↓
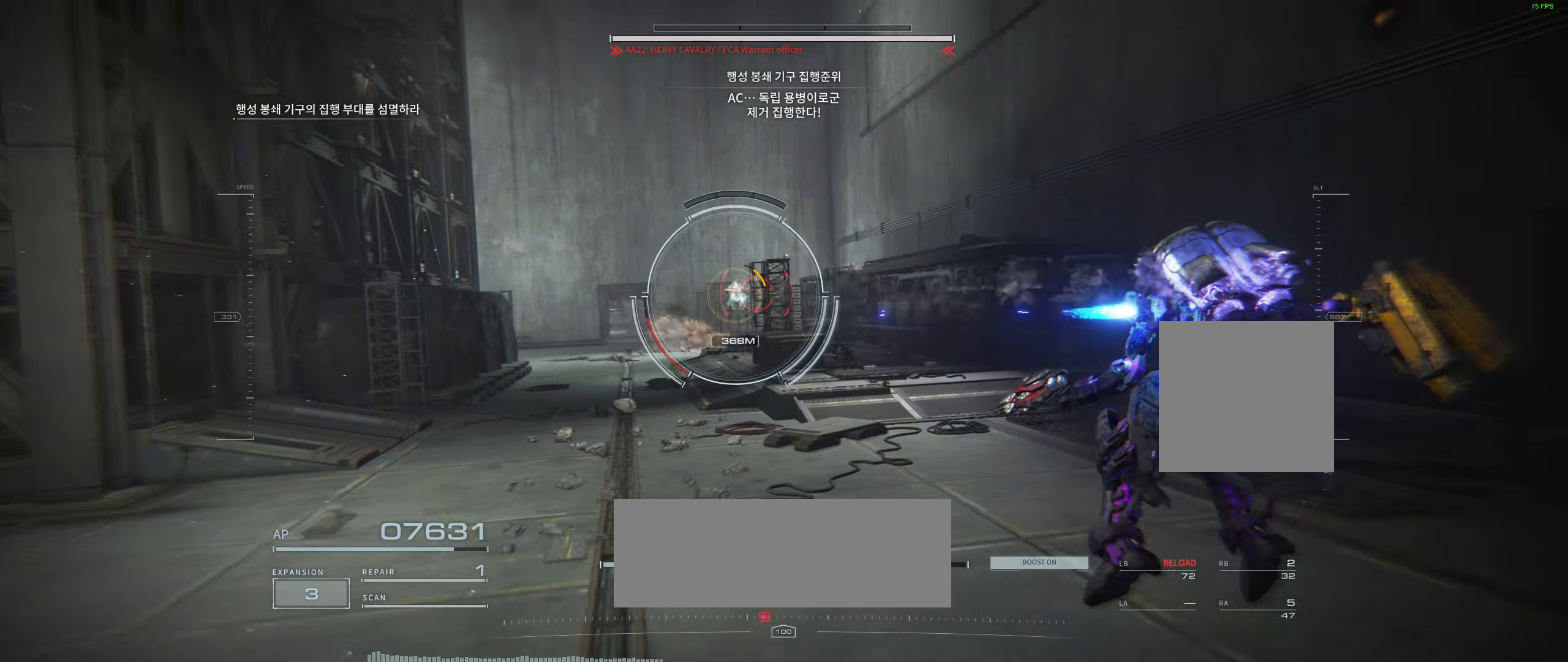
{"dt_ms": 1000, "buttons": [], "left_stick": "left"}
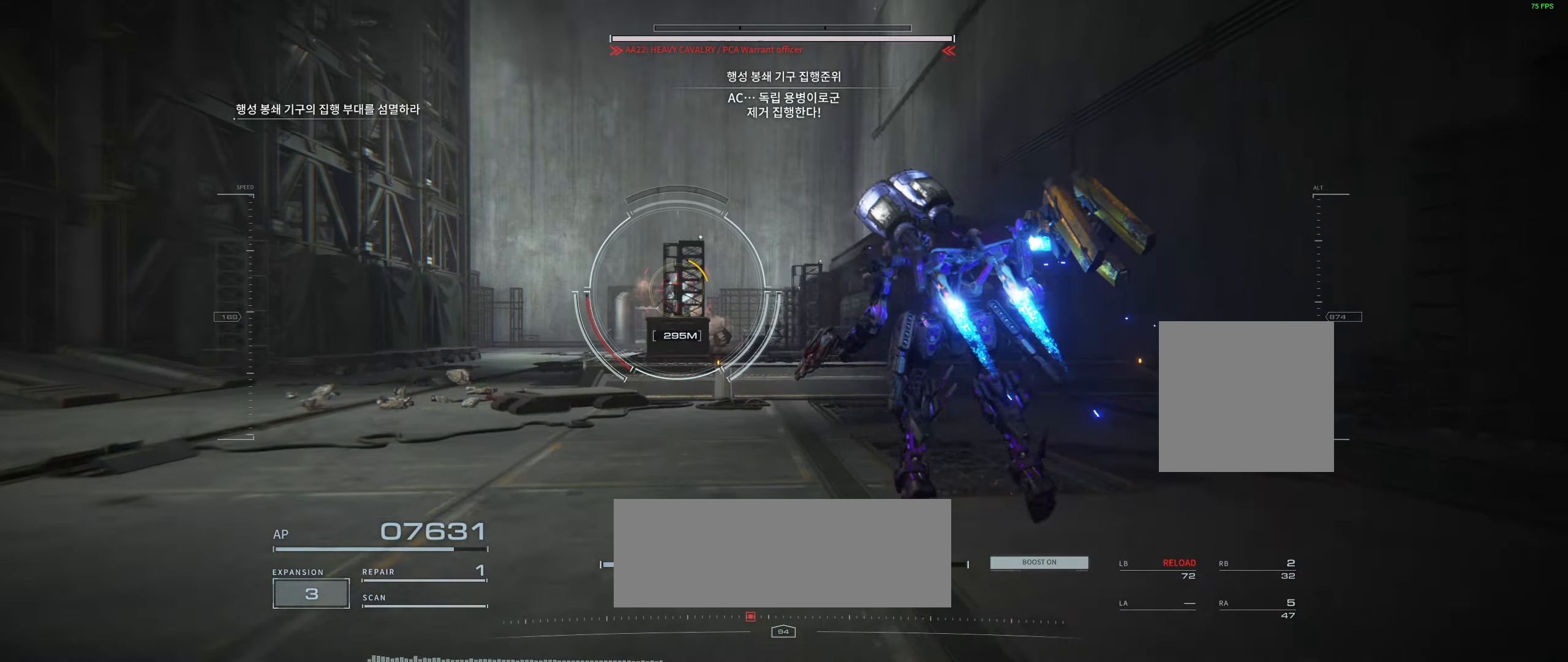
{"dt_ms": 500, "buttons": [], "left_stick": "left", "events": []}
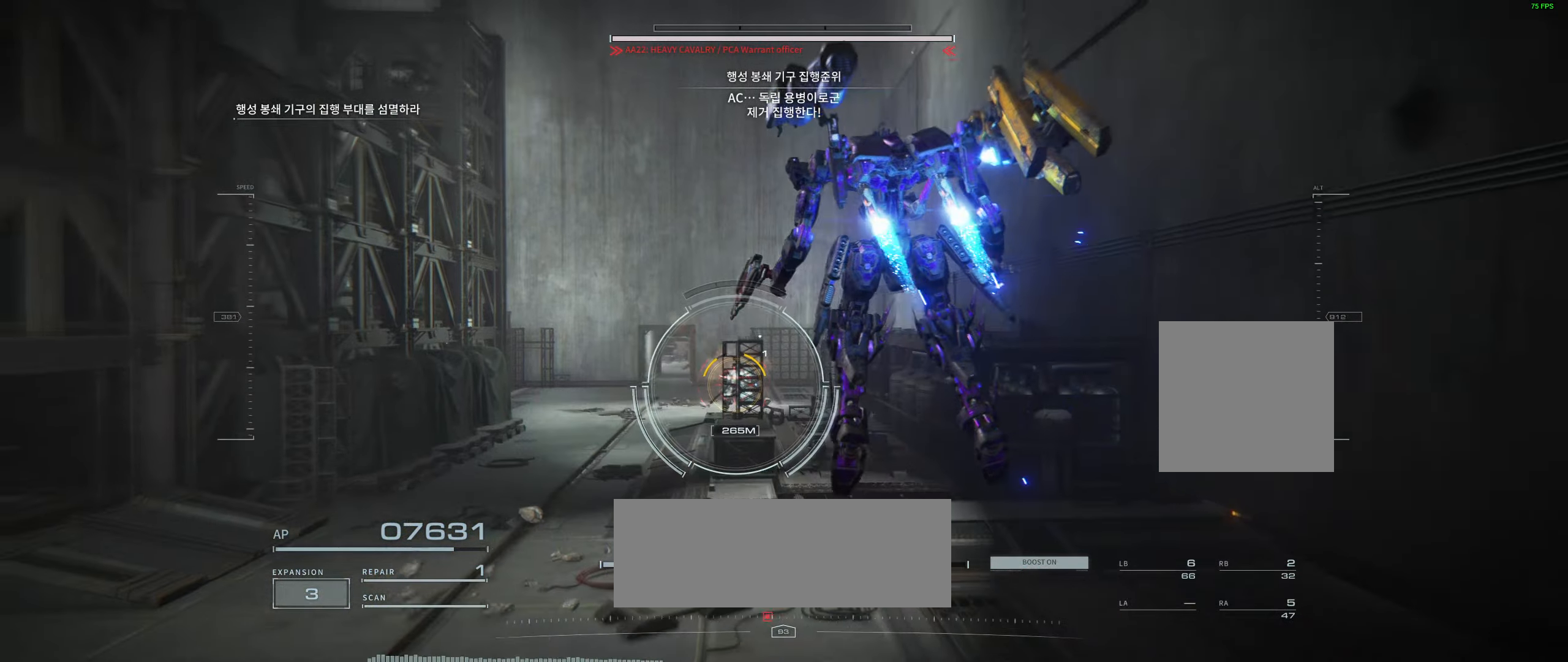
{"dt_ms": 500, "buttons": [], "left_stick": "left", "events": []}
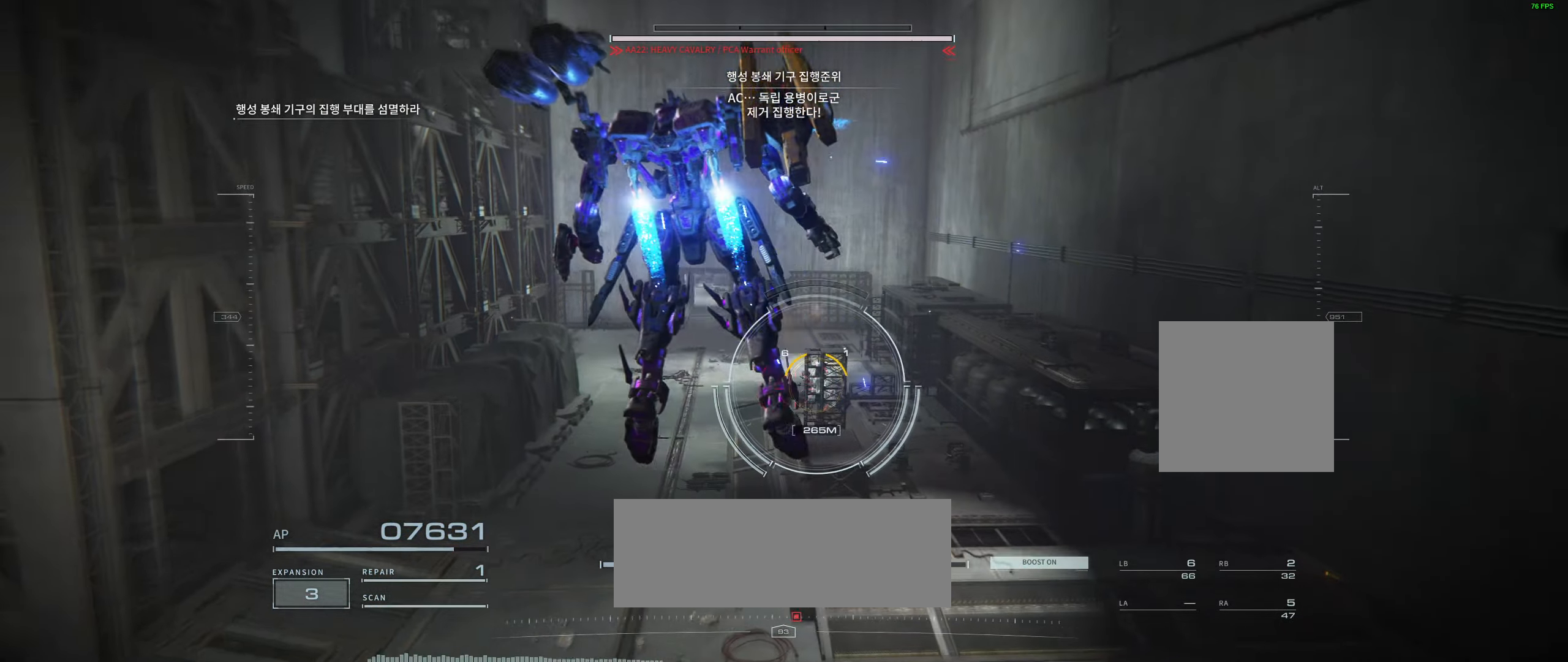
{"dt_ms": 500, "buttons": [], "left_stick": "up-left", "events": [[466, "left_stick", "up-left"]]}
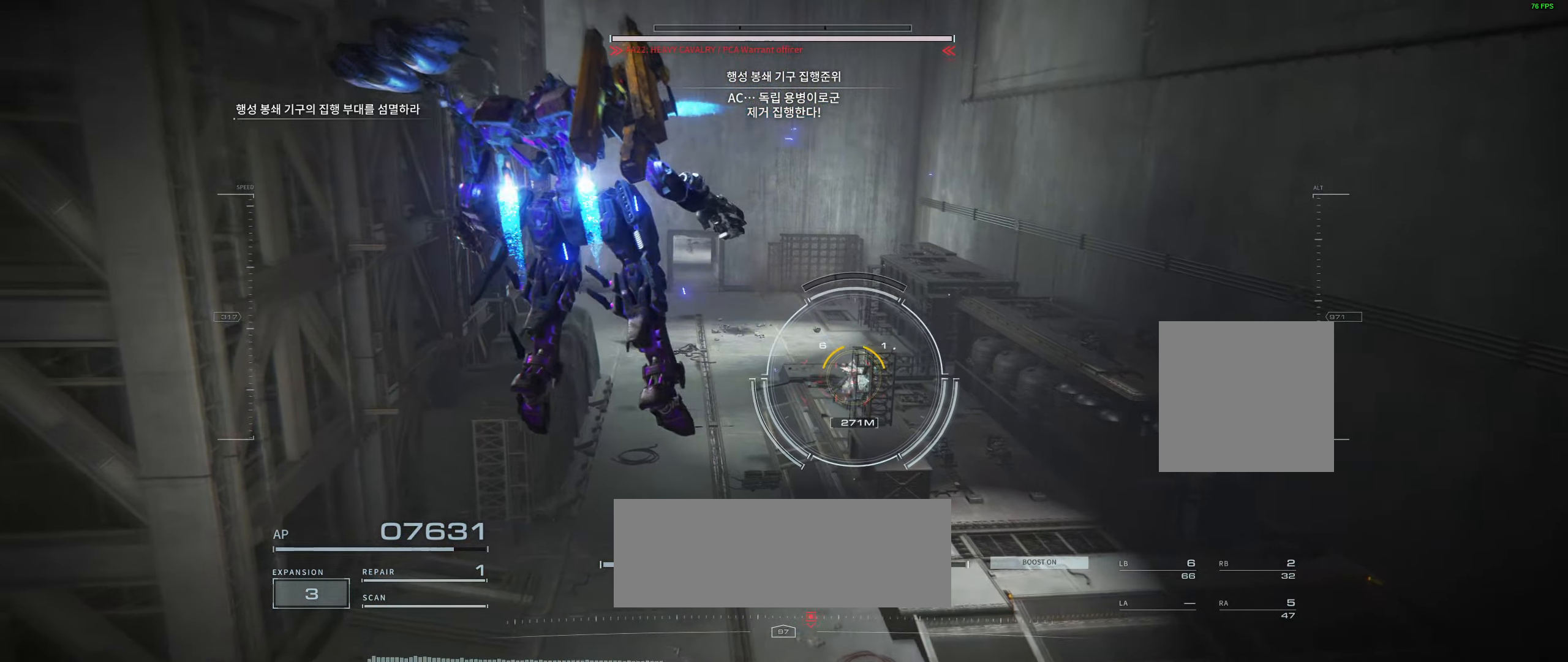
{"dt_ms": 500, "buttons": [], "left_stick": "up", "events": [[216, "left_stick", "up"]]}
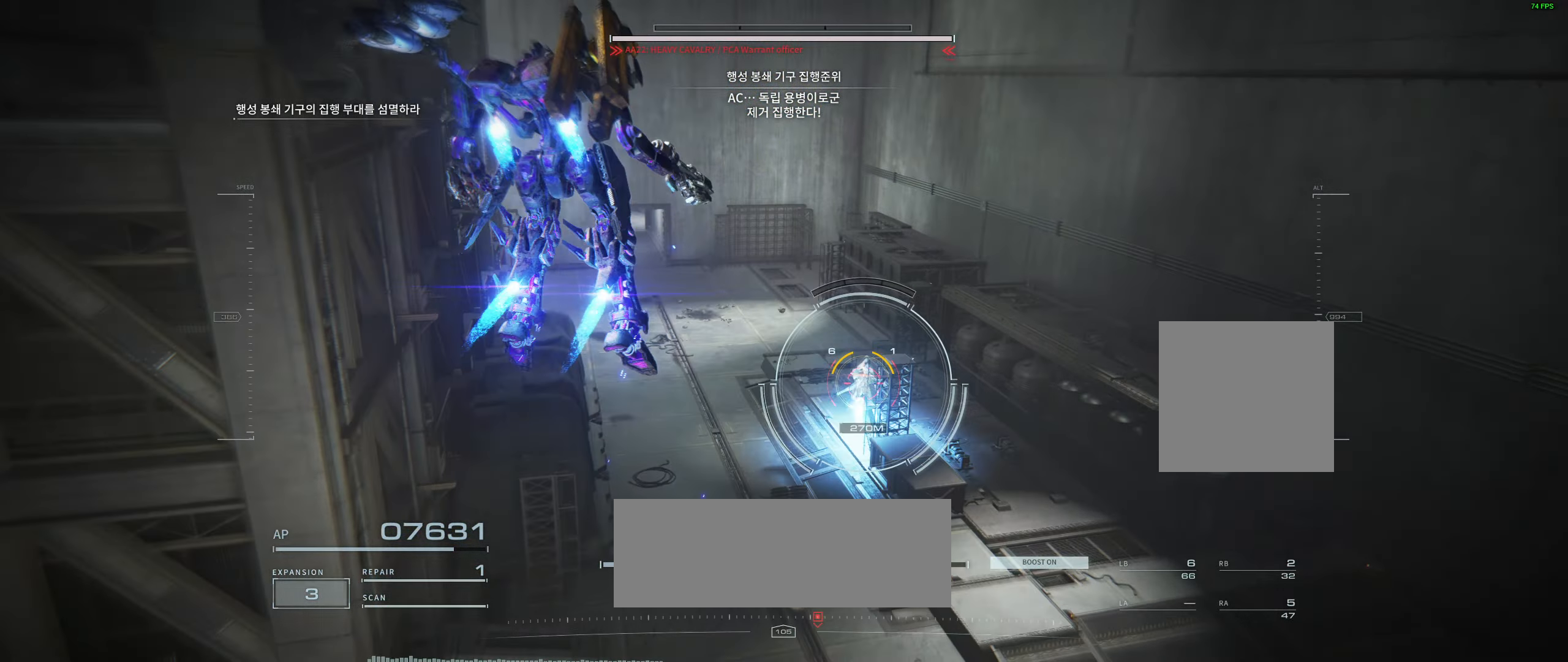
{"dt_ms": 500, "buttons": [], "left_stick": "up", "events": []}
↑
## Instructions to follow
Would you please copy the material exactly, leaving all the pictures out?

## Written answer
{"dt_ms": 1000, "buttons": [], "left_stick": "left"}
{"dt_ms": 500, "buttons": [], "left_stick": "left", "events": []}
{"dt_ms": 500, "buttons": [], "left_stick": "left", "events": []}
{"dt_ms": 500, "buttons": [], "left_stick": "up-left", "events": [[466, "left_stick", "up-left"]]}
{"dt_ms": 500, "buttons": [], "left_stick": "up", "events": [[216, "left_stick", "up"]]}
{"dt_ms": 500, "buttons": [], "left_stick": "up", "events": []}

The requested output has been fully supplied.